The role of soil microbes in the plant adaptation to stresses: current scenario and future perspective

Ameena A.AL-surhanee1, Mona H. Soliman2,3, Salama A. Ouf2

Biology Department, College of Science, Jouf University, Sakaka, Saudi Arabia.


Environmental stresses hamper the growth and development of plants drastically, limiting their yield to considerable extent. Stresses alter normal metabolism and induce generation of toxic effects which ultimately downregulate growth and productivity. Environmental stresses hamper photosynthesis, mineral uptake and assimilation, and damage major cellular structures and their functioning. Soil microbes include a range of organisms that establish association with the plants and among the beneficial and more explored ones are arbuscular mycorrhizal fungi (AMF) and plant growth promoting rhizobacteria (PGPR). Both AMF and PGPR are believed to enhance plant growth by mediating several benefits to hosts.
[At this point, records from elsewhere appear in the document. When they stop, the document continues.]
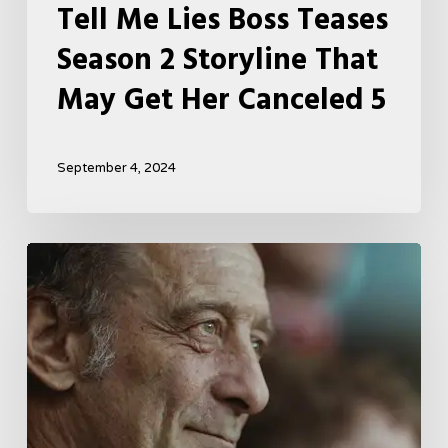
Tell Me Lies Boss Teases
Season 2 Storyline That
May Get Her Canceled 5
September 4, 2024
A
French
Drama
About
Far-
Right
Radicalism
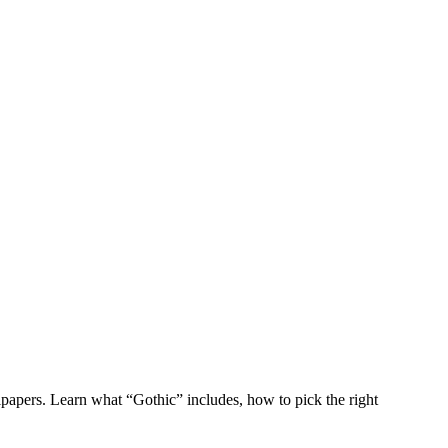
apers. Learn what “Gothic” includes, how to pick the right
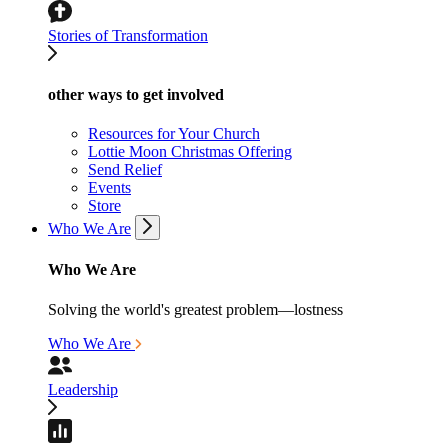
Stories of Transformation
other ways to get involved
Resources for Your Church
Lottie Moon Christmas Offering
Send Relief
Events
Store
Who We Are
Who We Are
Solving the world's greatest problem—lostness
Who We Are
Leadership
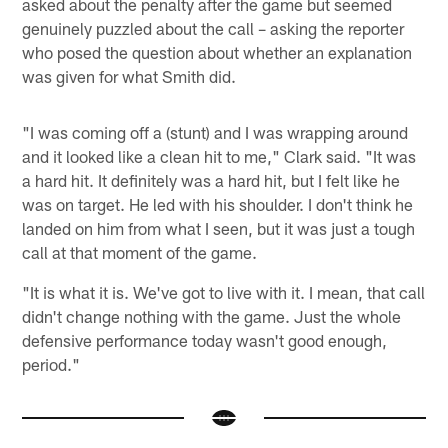
asked about the penalty after the game but seemed
genuinely puzzled about the call – asking the reporter
who posed the question about whether an explanation
was given for what Smith did.
"I was coming off a (stunt) and I was wrapping around
and it looked like a clean hit to me," Clark said. "It was
a hard hit. It definitely was a hard hit, but I felt like he
was on target. He led with his shoulder. I don't think he
landed on him from what I seen, but it was just a tough
call at that moment of the game.
"It is what it is. We've got to live with it. I mean, that call
didn't change nothing with the game. Just the whole
defensive performance today wasn't good enough,
period."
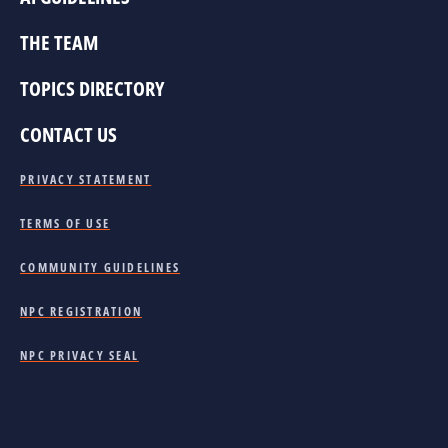
THE TEAM
TOPICS DIRECTORY
CONTACT US
PRIVACY STATEMENT
TERMS OF USE
COMMUNITY GUIDELINES
NPC REGISTRATION
NPC PRIVACY SEAL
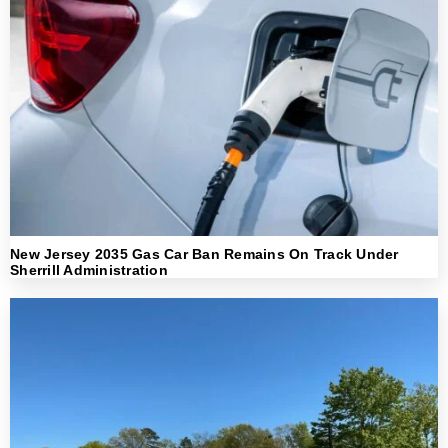
New Jersey 2035 Gas Car Ban Remains On Track Under
Sherrill Administration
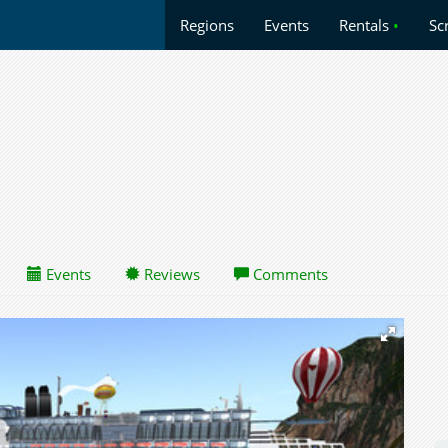
Regions
Events
Rentals
•
Sc
Events
Reviews
Comments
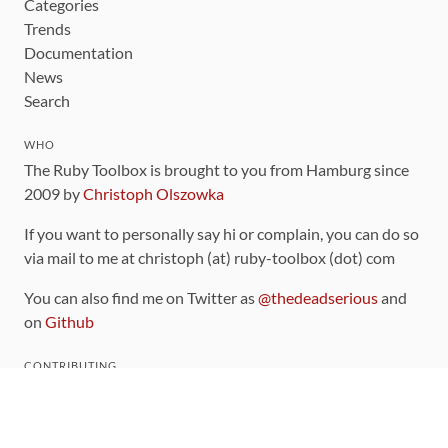
Categories
Trends
Documentation
News
Search
WHO
The Ruby Toolbox is brought to you from Hamburg since
2009 by
Christoph Olszowka
If you want to personally say hi or complain, you can do so
via mail to me at christoph (at) ruby-toolbox (dot) com
You can also find me on Twitter as
@thedeadserious
and
on
Github
CONTRIBUTING
You can find the source code for this site
on github
.
The categorization of gems is handled via the
catalog
,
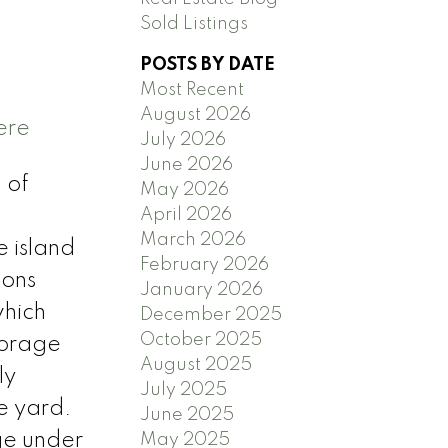
Sold Listings
POSTS BY DATE
Most Recent
August 2026
ere
July 2026
June 2026
 of
May 2026
April 2026
March 2026
e island
February 2026
ions
January 2026
which
December 2025
October 2025
torage
August 2025
ly
July 2025
e yard.
June 2025
ge under
May 2025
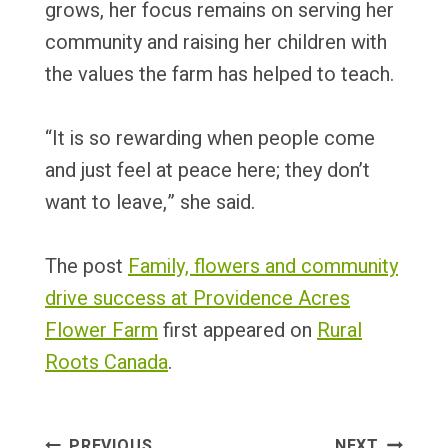
grows, her focus remains on serving her
community and raising her children with
the values the farm has helped to teach.
“It is so rewarding when people come
and just feel at peace here; they don’t
want to leave,” she said.
The post
Family, flowers and community
drive success at Providence Acres
Flower Farm
first appeared on
Rural
Roots Canada
.
Post
PREVIOUS
NEXT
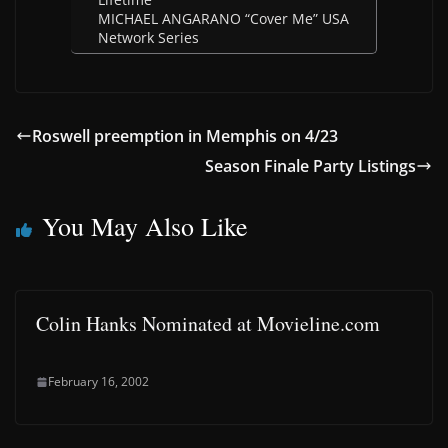
MICHAEL ANGARANO “Cover Me” USA
Network Series
Roswell preemption in Memphis on 4/23
Season Finale Party Listings
You May Also Like
Colin Hanks Nominated at Movieline.com
February 16, 2002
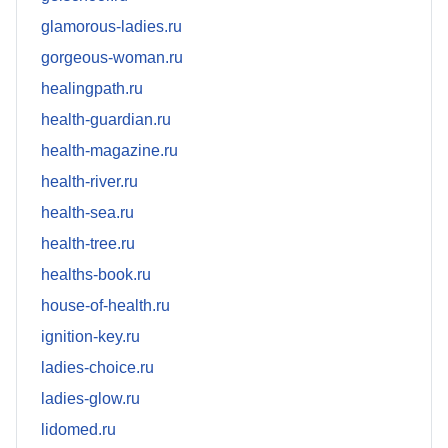
glamorous-ladies.ru
gorgeous-woman.ru
healingpath.ru
health-guardian.ru
health-magazine.ru
health-river.ru
health-sea.ru
health-tree.ru
healths-book.ru
house-of-health.ru
ignition-key.ru
ladies-choice.ru
ladies-glow.ru
lidomed.ru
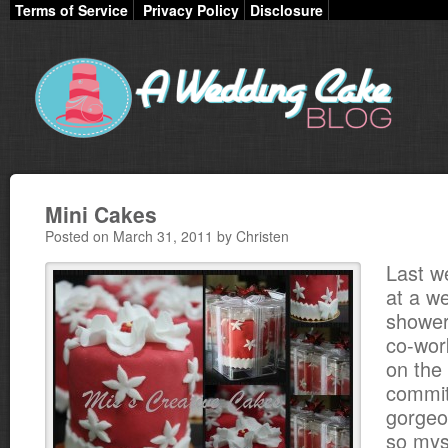
Terms of Service
Privacy Policy
Disclosure
Mini Cakes
Posted on March 31, 2011 by Christen
Last w
at a w
shower
co-wor
on the
commit
gorgeou
so mys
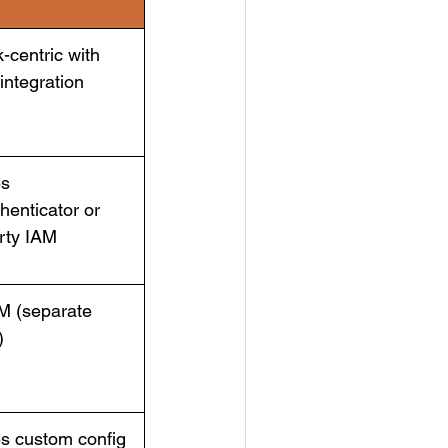
-centric with
 integration
es
henticator or
arty IAM
M (separate
)
s custom config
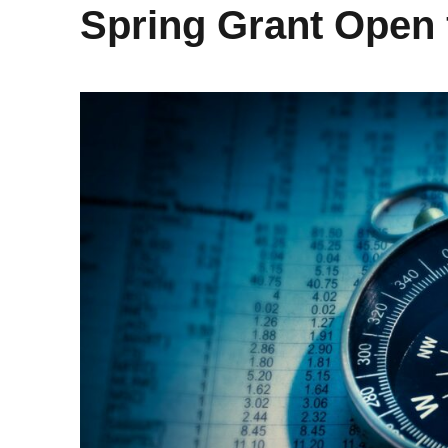
Spring Grant Open 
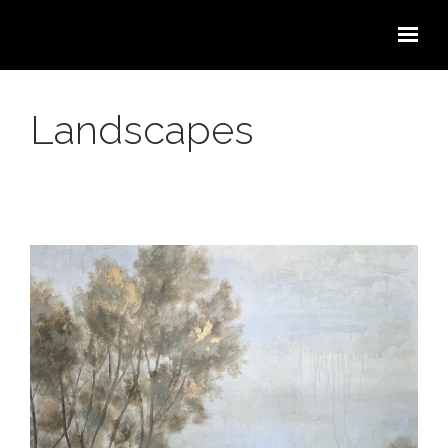
Skip to main content
Landscapes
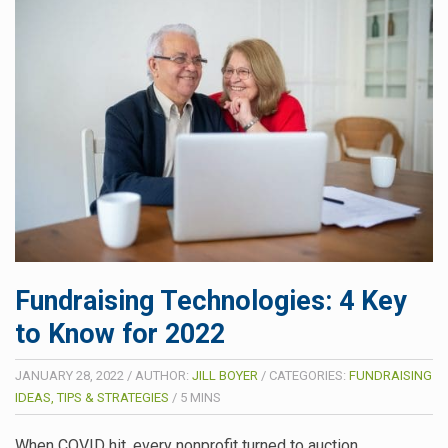
Fundraising Technologies: 4 Key
to Know for 2022
JANUARY 28, 2022
/
AUTHOR:
JILL BOYER
/
CATEGORIES:
FUNDRAISING
IDEAS, TIPS & STRATEGIES
/
5
MINS
When COVID hit, every nonprofit turned to auction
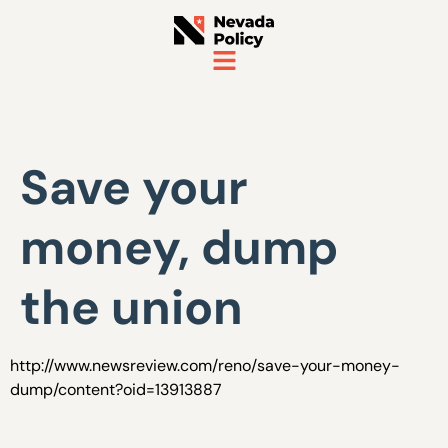
Save your
money, dump
the union
http://www.newsreview.com/reno/save-your-money-
dump/content?oid=13913887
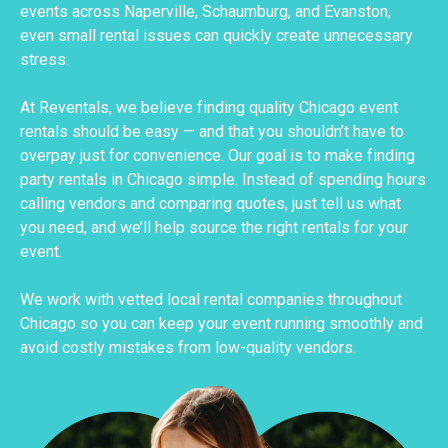
events across Naperville, Schaumburg, and Evanston,
even small rental issues can quickly create unnecessary
stress.
At Reventals, we believe finding quality Chicago event
rentals should be easy — and that you shouldn’t have to
overpay just for convenience. Our goal is to make finding
party rentals in Chicago simple. Instead of spending hours
calling vendors and comparing quotes, just tell us what
you need, and we’ll help source the right rentals for your
event.
We work with vetted local rental companies throughout
Chicago so you can keep your event running smoothly and
avoid costly mistakes from low-quality vendors.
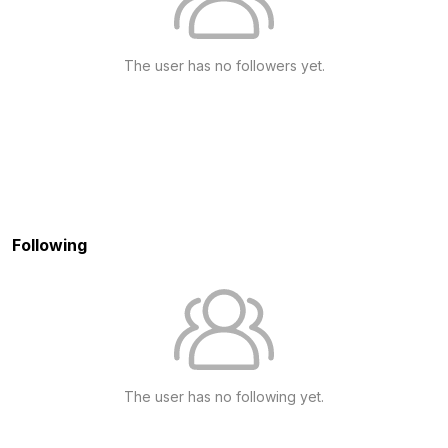
The user has no followers yet.
Following
The user has no following yet.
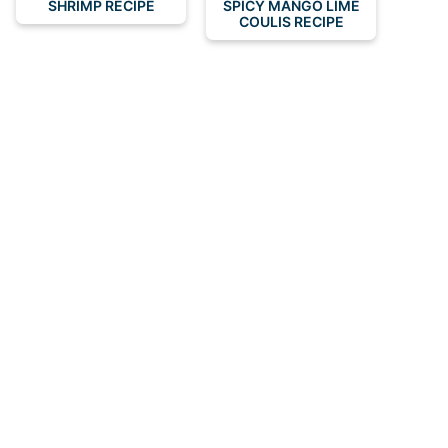
SHRIMP RECIPE
SPICY MANGO LIME
COULIS RECIPE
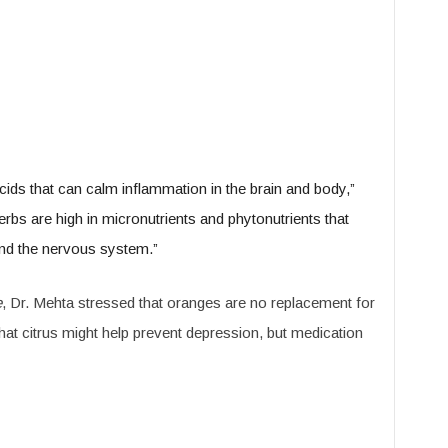
 acids that can calm inflammation in the brain and body,”
bs are high in micronutrients and phytonutrients that
and the nervous system.”
e
, Dr. Mehta stressed that oranges are no replacement for
 that citrus might help prevent depression, but medication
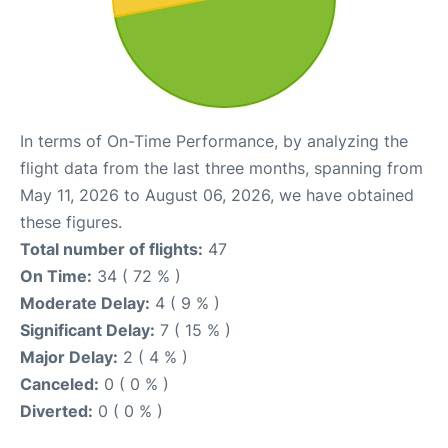
In terms of On-Time Performance, by analyzing the
flight data from the last three months, spanning from
May 11, 2026 to August 06, 2026, we have obtained
these figures.
Total number of flights:
47
On Time:
34 ( 72 % )
Moderate Delay:
4 ( 9 % )
Significant Delay:
7 ( 15 % )
Major Delay:
2 ( 4 % )
Canceled:
0 ( 0 % )
Diverted:
0 ( 0 % )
Mineral solubilization and availability, water content maintenance, modulation of root morphology and physiology, regulation of enzyme activity and sequestration of toxic ions, metals etc. are some of the key functions attributed to these beneficial microbes. The positive role of these microbes have been confirmed through molecular studies also. Their involvement in strengthening the tolerance mechanisms through upregulation of the antioxidant defense pathway, increased osmolyte accumulation, etc. have been well established. This chapter discusses the role of beneficial microbes, mainly AMF and PGPR, in improving the stress tolerance in plants focusing the relevant reports.

Keywords: Arbuscular mycorrhizal fungi (AMF), plant growth promoting rhizobacteria (PGPR), oxidative damage, plant functioning.